## SOURCE TEXT

= = =

National Park Service, Interior.

ACTION:

Notice.

Notice is hereby given in accordance with provisions of the Native American Graves Protection and Repatriation Act (NAGPRA), 43 CFR 10.9, of the completion of an inventory of human remains and associated funerary objects from the vicinity of Pyramid Lake, Washoe County, NV, in the possession of the Nevada State Museum, Carson City, NV, and in the control of the U.S. Department of the Interior, Bureau of Indian Affairs, Washington, DC.

This notice is published as part of the National Park Service's administrative responsibilities under NAGPRA, 43 CFR 10.2 (c). The determinations within this notice are the sole responsibility of the museum, institution, or Federal agency that has control of these Native American human remains and associated funerary objects. The National Park Service is not responsible for the determinations within this notice.

A detailed assessment of the human remains was made by Nevada State Museum and Bureau of Indian Affairs professional staff in consultation with representatives of the Pyramid Lake Start Printed Page 50674Paiute Tribe of the Pyramid Lake Reservation, Nevada.

During the 1960s, human remains representing a minimum of one individual were removed from a site east of the Needles at the north end of Pyramid Lake, Washoe County, NV, by Peter Ting, Sr. In 1981, Mr. Ting donated these human remains to the Nevada State Museum. No known individual was identified. The three associated funerary objects are a rusty revolver, a bag of sand, and a bag of small mammal bones.

Based on the age, physical characteristics, and location of burial, this individual has been determined to be Native American. The revolver dates these human remains to the 1840s. The location of the burial is within the boundaries of the Pyramid Lake Reservation. Historic documents and consultation evidence, including tribal oral history, indicate that this area has been occupied by the Pyramid Lake Paiute Tribe of the Pyramid Lake Reservation, Nevada since precontact times.

In 1964, human remains representing a minimum of one individual were removed from an unknown location between the Wadsworth and Derby Dams on the Truckee River, Washoe County, NV, by Martin H. Mann. Also in 1964, Mr. Mann donated these human remains to the Nevada State Museum. No known individual was identified. The one associated funerary object is a blue glass trade bead.

Based on cranial morphology and the associated funerary object, this individual has been determined to be Native American. The trade bead dates these human remains to the 19th century, circa 1840-1900. Historic documents and consultation evidence, including tribal oral history, indicate that this area has been occupied by the Pyramid Lake Paiute Tribe of the Pyramid Lake Reservation, Nevada since pre-contact times.

In 1965, human remains representing a minimum of one individual were removed from an area known as “Paul Bunyan's Corral” near Pyramid Lake, Washoe County, NV, by P. Wheat, Fred Keiper, and G. Grosscup. Also in 1965, Messrs. Wheat, Keiper, and Grosscup donated these remains to the Nevada State Museum. No known individual was identified. The one associated funerary object is an arrow shaft with an attached Desert Side-Notched point.

= = =

(Stored entries)
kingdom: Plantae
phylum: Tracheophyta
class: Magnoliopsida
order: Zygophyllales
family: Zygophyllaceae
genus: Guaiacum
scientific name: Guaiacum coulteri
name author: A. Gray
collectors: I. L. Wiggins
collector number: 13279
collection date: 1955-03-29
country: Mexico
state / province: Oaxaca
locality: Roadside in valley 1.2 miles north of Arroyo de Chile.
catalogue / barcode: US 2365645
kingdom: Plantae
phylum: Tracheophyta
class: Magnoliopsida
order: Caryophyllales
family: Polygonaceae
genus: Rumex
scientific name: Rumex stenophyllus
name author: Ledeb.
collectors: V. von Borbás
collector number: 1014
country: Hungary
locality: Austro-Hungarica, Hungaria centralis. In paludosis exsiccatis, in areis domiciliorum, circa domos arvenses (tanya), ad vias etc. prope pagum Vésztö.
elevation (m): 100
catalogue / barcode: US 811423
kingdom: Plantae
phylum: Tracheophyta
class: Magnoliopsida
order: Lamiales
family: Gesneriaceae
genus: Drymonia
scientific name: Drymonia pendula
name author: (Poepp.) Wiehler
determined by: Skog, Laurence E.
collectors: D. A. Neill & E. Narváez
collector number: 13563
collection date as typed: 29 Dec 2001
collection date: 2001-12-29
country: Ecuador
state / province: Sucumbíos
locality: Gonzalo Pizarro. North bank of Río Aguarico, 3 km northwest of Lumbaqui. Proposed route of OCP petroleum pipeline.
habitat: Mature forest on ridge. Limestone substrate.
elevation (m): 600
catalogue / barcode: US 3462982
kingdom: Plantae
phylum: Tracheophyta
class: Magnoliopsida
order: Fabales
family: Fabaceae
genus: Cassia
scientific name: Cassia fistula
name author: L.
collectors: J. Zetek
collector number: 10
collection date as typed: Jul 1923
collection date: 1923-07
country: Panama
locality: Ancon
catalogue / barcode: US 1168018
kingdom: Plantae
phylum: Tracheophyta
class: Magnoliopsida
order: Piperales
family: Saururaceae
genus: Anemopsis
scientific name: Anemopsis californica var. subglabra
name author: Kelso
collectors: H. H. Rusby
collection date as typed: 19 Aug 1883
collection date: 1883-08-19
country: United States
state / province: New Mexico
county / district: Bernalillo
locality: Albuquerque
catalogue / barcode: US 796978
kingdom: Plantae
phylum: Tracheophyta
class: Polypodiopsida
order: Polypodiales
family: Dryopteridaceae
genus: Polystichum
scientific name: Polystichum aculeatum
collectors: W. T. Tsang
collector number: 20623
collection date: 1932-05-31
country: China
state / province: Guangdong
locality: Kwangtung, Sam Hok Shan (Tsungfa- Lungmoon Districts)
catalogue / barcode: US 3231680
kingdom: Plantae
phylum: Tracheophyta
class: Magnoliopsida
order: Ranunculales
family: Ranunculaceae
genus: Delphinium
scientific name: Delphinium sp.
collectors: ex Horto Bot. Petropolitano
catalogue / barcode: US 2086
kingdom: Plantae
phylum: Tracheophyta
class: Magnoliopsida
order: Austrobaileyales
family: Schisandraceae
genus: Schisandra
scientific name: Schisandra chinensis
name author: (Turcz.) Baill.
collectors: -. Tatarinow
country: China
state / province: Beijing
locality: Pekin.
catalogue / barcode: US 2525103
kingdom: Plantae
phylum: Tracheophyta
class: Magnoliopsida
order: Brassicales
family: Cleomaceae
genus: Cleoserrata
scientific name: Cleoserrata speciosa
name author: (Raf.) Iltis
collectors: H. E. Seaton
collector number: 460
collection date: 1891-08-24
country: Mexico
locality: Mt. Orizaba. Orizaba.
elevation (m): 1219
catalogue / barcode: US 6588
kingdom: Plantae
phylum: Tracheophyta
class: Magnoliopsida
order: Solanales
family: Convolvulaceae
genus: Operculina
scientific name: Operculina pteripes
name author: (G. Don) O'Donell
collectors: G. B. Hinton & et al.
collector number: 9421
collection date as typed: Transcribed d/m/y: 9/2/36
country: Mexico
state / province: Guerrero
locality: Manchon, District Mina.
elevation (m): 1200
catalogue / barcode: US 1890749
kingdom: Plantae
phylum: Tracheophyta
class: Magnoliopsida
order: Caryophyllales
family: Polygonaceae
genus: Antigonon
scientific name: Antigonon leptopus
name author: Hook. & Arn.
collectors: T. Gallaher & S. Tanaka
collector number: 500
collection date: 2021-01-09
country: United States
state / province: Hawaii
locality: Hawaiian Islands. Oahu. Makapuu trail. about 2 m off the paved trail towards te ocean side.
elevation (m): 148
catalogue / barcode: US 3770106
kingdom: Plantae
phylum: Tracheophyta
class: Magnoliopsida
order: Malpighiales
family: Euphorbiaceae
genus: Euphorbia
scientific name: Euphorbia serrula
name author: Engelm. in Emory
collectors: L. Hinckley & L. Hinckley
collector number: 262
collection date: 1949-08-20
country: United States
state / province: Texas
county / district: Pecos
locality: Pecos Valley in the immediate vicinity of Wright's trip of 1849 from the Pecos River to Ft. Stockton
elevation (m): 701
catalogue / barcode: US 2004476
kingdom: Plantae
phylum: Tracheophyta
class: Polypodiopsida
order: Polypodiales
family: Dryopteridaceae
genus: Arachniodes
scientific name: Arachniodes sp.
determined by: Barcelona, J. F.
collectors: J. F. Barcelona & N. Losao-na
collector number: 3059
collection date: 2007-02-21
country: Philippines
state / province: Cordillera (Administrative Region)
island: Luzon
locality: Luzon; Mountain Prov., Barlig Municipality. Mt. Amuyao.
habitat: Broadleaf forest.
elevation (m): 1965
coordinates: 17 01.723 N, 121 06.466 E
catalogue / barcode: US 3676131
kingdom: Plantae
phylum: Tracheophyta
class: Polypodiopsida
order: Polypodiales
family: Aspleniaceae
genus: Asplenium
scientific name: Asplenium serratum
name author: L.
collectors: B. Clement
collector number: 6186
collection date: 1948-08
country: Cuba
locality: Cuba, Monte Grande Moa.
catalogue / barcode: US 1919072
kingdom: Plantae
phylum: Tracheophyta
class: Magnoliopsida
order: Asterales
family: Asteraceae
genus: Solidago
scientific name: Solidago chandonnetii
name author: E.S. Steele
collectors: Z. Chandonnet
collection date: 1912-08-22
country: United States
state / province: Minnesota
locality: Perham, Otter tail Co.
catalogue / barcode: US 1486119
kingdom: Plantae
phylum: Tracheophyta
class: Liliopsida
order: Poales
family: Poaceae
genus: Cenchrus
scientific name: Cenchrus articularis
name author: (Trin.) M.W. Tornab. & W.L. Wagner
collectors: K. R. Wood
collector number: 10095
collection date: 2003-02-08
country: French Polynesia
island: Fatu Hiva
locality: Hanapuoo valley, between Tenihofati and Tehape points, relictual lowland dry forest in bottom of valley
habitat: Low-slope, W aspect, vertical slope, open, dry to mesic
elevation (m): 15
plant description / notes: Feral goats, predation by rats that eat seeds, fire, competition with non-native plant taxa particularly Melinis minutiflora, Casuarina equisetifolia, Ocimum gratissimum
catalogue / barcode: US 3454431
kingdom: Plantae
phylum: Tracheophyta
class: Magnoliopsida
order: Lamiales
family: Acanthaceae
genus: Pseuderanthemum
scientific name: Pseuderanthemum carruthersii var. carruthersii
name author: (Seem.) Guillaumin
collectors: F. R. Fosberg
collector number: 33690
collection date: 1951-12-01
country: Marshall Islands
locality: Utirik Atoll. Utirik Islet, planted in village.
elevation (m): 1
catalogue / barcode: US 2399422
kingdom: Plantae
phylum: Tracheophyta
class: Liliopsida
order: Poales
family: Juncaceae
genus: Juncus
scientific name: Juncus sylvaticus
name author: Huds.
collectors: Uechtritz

= = =

## REQUIRED ACTIONS
**A)** According to the NAGPRA notice, what was the one associated funerary object found with the remains taken from between the Wadsworth and Derby Dams?
**B)** Please echo the NAGPRA notice word for word, from "Notice is hereby" up to and including "within this notice.".
**C)** Proceed with the NAGPRA notice, picking up right after its final sentence.

## TASK-BY-TASK ANSWERS
**A)** A blue glass trade bead.

**B)**
Notice is hereby given in accordance with provisions of the Native American Graves Protection and Repatriation Act (NAGPRA), 43 CFR 10.9, of the completion of an inventory of human remains and associated funerary objects from the vicinity of Pyramid Lake, Washoe County, NV, in the possession of the Nevada State Museum, Carson City, NV, and in the control of the U.S. Department of the Interior, Bureau of Indian Affairs, Washington, DC.

This notice is published as part of the National Park Service's administrative responsibilities under NAGPRA, 43 CFR 10.2 (c). The determinations within this notice are the sole responsibility of the museum, institution, or Federal agency that has control of these Native American human remains and associated funerary objects. The National Park Service is not responsible for the determinations within this notice.

**C)**
On the basis of a radiocarbon date of A.D. 1710 obtained from the arrow shaft, these human remains have been determined to be Native American. Archeological evidence, based on the continuity of basketry types found in the area, indicates that the Northern Paiute presence in the Paul Bunyan Corral area of Pyramid Lake, NV, extends back at least 600 years. Based on the recent radiocarbon date, continuity of occupation, and tribal history of major occupations in the Paul Bunyan Corral area, these human remains have been determined to be affiliated with the Pyramid Lake Paiute Tribe of the Pyramid Lake Reservation, Nevada.

In 1974, human remains representing a minimum of one individual were removed by Donald R. Tuohy and David Clark during construction of the Marble Bluff Dam and fishway near the Truckee River delta, Washoe County, NV, on the Pyramid Lake Indian Reservation. Messrs. Tuohy and Clark donated these human remains to the Nevada State Museum in the same year. No known individual was identified. No associated funerary objects are present.

Based on a radiocarbon date of A.D. 1660 obtained from the house floor feature associated with these human remains, this individual has been determined to be Native American. Archeological evidence, based on the continuity of basketry types found in the area, indicates that the Northern Paiute presence in the Truckee River delta area extends back at least 600 years. Based on the recent radiocarbon date, continuity of occupation, and tribal history of major occupations in the Truckee River delta area, these human remains have been determined to be affiliated with the Pyramid Lake Paiute Tribe of the Pyramid Lake Reservation, Nevada.

At an unknown date, human remains representing a minimum of one individual were removed from an area on the northeastern shore of Pyramid Lake, Washoe County, NV, known as “Hell's Kitchen,” by unknown persons and donated to the Nevada State Museum. No known individual was identified. The 34 associated funerary objects include ceramic fragments, modified wood fragments, twisted willow fragments, stone flakes, a fish head, animal bones, and a piece of historic fabric.

Based on the known context and associated funerary objects, this individual has been determined to be Native American. Based on the presence of historic fabric, this burial is estimated to date to the 19th century, circa 1840-1900. The location from which these human remains were recovered is a known traditional burial area of the Pyramid Lake Paiute Tribe of the Pyramid Lake Reservation, Nevada, and is within the exterior boundaries of the present day Pyramid Lake Reservation.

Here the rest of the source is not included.